╭─ SUPPLIED MATERIAL

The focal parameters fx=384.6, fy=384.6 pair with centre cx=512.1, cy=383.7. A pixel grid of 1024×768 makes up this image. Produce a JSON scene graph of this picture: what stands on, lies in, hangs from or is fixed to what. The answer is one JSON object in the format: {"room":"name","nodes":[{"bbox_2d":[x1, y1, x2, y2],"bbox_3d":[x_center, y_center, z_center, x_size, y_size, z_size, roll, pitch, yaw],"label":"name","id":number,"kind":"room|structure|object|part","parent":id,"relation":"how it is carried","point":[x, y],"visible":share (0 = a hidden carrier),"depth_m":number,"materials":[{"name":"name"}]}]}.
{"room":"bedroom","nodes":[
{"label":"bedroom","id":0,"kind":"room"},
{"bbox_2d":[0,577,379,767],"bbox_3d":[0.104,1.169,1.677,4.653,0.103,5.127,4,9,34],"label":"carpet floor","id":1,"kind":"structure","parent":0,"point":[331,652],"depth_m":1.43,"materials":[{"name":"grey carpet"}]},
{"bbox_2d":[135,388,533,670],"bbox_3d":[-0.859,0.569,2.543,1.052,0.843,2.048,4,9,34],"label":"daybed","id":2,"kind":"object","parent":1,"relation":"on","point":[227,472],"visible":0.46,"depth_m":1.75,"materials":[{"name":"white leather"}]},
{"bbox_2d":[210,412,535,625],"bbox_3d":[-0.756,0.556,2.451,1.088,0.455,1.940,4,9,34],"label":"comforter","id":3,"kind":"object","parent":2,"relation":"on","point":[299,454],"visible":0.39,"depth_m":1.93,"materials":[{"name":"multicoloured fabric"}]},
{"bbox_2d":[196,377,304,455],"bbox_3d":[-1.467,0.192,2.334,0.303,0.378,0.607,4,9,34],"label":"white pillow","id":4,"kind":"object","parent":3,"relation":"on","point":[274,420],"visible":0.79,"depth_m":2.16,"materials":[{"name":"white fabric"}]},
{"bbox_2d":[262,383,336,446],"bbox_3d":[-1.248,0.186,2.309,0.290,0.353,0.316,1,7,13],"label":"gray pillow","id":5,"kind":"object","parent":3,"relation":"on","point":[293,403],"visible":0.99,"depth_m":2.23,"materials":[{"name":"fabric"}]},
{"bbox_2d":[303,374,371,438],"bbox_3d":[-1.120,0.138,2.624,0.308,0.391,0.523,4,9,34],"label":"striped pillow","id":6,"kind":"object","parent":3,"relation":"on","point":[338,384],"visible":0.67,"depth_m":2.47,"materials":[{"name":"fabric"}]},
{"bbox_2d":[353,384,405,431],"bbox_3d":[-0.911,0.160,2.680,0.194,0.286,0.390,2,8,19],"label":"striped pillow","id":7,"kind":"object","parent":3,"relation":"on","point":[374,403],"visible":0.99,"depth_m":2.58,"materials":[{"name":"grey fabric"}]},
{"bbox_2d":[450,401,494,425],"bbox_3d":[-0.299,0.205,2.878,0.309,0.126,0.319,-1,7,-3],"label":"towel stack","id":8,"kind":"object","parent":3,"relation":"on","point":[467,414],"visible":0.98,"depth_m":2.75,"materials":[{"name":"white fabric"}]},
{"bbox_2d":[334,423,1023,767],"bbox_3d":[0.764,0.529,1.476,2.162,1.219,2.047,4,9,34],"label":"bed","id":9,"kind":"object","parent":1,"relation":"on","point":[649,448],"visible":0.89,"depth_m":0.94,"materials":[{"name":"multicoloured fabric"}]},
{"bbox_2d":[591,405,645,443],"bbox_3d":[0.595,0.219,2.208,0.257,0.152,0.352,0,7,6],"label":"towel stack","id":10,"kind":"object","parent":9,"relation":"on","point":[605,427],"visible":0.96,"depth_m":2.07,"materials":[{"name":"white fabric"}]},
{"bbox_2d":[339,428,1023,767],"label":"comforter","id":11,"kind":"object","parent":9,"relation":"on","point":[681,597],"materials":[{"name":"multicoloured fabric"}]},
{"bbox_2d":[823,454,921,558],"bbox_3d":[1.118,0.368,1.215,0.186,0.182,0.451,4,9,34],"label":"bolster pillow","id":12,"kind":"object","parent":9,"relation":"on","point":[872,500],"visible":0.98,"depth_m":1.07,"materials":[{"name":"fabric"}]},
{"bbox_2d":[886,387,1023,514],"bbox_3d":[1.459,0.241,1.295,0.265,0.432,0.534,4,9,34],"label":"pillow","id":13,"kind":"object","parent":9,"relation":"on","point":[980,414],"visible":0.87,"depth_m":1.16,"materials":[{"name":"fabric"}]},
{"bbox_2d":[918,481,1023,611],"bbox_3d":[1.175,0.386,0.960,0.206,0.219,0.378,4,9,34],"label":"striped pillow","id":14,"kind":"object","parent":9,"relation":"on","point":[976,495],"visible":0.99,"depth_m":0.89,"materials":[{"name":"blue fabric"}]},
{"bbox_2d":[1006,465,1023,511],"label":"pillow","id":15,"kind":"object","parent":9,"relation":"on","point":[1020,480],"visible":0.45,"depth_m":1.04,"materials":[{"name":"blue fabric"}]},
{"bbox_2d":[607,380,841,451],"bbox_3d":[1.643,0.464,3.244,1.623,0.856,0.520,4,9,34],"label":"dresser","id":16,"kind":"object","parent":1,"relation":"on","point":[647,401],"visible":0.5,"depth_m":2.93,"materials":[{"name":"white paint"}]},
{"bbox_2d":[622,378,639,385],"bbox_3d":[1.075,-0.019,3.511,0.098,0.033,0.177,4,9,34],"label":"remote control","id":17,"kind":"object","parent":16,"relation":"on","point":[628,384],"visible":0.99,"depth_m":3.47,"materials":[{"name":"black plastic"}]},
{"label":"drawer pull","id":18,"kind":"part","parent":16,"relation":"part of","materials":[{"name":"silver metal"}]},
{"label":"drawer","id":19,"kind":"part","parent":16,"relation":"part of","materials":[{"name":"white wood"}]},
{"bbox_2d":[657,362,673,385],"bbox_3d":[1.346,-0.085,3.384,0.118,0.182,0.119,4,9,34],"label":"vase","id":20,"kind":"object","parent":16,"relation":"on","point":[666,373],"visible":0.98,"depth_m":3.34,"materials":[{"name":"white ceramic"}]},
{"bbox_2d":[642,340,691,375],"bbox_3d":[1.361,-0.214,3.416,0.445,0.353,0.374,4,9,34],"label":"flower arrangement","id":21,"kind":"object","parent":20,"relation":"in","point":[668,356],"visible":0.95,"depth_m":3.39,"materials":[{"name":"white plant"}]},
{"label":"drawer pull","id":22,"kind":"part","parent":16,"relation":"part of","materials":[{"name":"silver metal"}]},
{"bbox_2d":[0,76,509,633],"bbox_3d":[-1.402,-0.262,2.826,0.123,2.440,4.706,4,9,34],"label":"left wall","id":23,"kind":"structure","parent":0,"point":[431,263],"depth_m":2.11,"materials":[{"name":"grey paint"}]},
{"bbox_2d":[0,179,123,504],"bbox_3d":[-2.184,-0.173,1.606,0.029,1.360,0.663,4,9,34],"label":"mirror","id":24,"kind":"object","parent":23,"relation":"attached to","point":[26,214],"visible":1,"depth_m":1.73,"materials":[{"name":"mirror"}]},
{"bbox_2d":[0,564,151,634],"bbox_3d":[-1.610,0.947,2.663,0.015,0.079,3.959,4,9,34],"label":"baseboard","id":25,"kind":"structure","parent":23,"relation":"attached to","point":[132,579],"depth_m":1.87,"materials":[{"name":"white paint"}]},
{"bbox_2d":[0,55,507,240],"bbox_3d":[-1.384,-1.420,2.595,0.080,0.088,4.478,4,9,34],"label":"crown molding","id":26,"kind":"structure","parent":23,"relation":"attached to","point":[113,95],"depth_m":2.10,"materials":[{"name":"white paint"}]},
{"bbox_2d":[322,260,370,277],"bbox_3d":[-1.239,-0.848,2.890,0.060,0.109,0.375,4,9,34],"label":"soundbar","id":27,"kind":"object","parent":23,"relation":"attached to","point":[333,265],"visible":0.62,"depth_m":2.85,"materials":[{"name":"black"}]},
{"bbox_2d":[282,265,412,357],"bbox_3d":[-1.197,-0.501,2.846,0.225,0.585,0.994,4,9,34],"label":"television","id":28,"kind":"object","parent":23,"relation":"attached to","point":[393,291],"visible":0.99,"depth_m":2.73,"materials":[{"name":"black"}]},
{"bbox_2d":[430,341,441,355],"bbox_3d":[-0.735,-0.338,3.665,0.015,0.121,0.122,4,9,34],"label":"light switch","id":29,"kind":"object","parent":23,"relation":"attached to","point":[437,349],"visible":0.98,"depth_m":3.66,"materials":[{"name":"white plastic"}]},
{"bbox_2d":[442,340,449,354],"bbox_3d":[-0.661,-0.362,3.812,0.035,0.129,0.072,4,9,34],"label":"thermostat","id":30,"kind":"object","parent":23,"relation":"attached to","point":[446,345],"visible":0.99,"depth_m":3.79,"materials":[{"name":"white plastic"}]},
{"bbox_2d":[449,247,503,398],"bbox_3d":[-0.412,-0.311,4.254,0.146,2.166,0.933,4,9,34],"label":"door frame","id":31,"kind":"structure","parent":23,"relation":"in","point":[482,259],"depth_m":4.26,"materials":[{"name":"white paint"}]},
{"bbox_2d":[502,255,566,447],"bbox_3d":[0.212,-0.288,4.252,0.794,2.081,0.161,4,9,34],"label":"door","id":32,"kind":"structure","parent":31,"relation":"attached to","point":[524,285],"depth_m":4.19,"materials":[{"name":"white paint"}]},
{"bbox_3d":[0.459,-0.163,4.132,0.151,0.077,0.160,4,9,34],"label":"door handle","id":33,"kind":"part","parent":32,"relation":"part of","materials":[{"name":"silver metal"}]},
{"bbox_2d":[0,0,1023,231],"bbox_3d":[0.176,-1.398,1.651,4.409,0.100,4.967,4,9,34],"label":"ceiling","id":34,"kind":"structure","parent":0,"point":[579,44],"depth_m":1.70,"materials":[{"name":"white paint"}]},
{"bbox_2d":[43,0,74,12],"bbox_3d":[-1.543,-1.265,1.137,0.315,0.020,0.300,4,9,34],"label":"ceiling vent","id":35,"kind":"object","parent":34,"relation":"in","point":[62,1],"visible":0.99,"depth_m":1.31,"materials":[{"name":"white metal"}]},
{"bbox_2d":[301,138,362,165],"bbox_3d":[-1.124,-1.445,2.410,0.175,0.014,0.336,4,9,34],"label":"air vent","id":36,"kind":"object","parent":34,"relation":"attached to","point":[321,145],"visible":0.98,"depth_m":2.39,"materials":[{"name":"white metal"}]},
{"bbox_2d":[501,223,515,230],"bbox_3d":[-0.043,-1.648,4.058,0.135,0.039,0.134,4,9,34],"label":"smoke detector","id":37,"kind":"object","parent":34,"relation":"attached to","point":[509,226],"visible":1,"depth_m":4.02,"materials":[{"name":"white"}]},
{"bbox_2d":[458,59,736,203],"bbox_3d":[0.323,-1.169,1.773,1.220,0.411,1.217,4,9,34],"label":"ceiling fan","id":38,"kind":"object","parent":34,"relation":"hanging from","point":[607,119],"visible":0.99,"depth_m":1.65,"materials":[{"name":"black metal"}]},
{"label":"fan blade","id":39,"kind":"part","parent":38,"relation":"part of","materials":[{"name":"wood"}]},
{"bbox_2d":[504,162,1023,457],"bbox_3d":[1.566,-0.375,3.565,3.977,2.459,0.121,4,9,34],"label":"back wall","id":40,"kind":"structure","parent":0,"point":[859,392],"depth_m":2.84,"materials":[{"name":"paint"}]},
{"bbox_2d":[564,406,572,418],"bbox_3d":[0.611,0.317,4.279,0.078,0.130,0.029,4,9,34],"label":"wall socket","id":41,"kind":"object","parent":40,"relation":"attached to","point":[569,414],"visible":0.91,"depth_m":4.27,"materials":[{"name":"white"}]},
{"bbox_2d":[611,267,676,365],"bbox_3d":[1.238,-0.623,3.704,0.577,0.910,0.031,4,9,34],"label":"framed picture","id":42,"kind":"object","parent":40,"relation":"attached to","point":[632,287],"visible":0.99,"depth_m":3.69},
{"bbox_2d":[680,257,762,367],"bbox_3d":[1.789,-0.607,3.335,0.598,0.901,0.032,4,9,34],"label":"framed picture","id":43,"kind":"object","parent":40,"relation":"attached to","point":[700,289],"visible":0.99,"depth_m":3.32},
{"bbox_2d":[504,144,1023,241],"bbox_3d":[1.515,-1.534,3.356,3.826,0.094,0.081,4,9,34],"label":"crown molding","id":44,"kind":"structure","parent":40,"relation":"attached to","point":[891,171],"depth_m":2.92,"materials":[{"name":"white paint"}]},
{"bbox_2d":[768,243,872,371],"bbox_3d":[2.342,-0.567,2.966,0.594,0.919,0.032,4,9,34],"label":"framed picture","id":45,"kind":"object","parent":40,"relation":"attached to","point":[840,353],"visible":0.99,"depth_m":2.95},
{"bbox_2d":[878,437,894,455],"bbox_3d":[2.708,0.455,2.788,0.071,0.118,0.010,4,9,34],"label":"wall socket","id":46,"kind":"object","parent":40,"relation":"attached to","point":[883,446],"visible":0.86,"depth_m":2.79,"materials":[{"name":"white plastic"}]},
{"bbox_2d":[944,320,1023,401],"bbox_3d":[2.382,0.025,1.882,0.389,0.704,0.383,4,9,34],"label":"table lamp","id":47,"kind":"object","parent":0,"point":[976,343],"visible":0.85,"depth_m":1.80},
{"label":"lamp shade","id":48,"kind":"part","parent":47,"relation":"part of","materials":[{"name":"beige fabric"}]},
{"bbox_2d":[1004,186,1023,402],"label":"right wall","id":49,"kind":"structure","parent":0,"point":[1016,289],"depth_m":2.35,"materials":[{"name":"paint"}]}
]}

╰─

## ABOUT THIS TASK
Reproduce all lines from the records above that include the word "multicoloured".

## SOLUTION
{"bbox_2d":[210,412,535,625],"bbox_3d":[-0.756,0.556,2.451,1.088,0.455,1.940,4,9,34],"label":"comforter","id":3,"kind":"object","parent":2,"relation":"on","point":[299,454],"visible":0.39,"depth_m":1.93,"materials":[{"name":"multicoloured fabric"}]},
{"bbox_2d":[334,423,1023,767],"bbox_3d":[0.764,0.529,1.476,2.162,1.219,2.047,4,9,34],"label":"bed","id":9,"kind":"object","parent":1,"relation":"on","point":[649,448],"visible":0.89,"depth_m":0.94,"materials":[{"name":"multicoloured fabric"}]},
{"bbox_2d":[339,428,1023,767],"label":"comforter","id":11,"kind":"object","parent":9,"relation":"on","point":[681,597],"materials":[{"name":"multicoloured fabric"}]},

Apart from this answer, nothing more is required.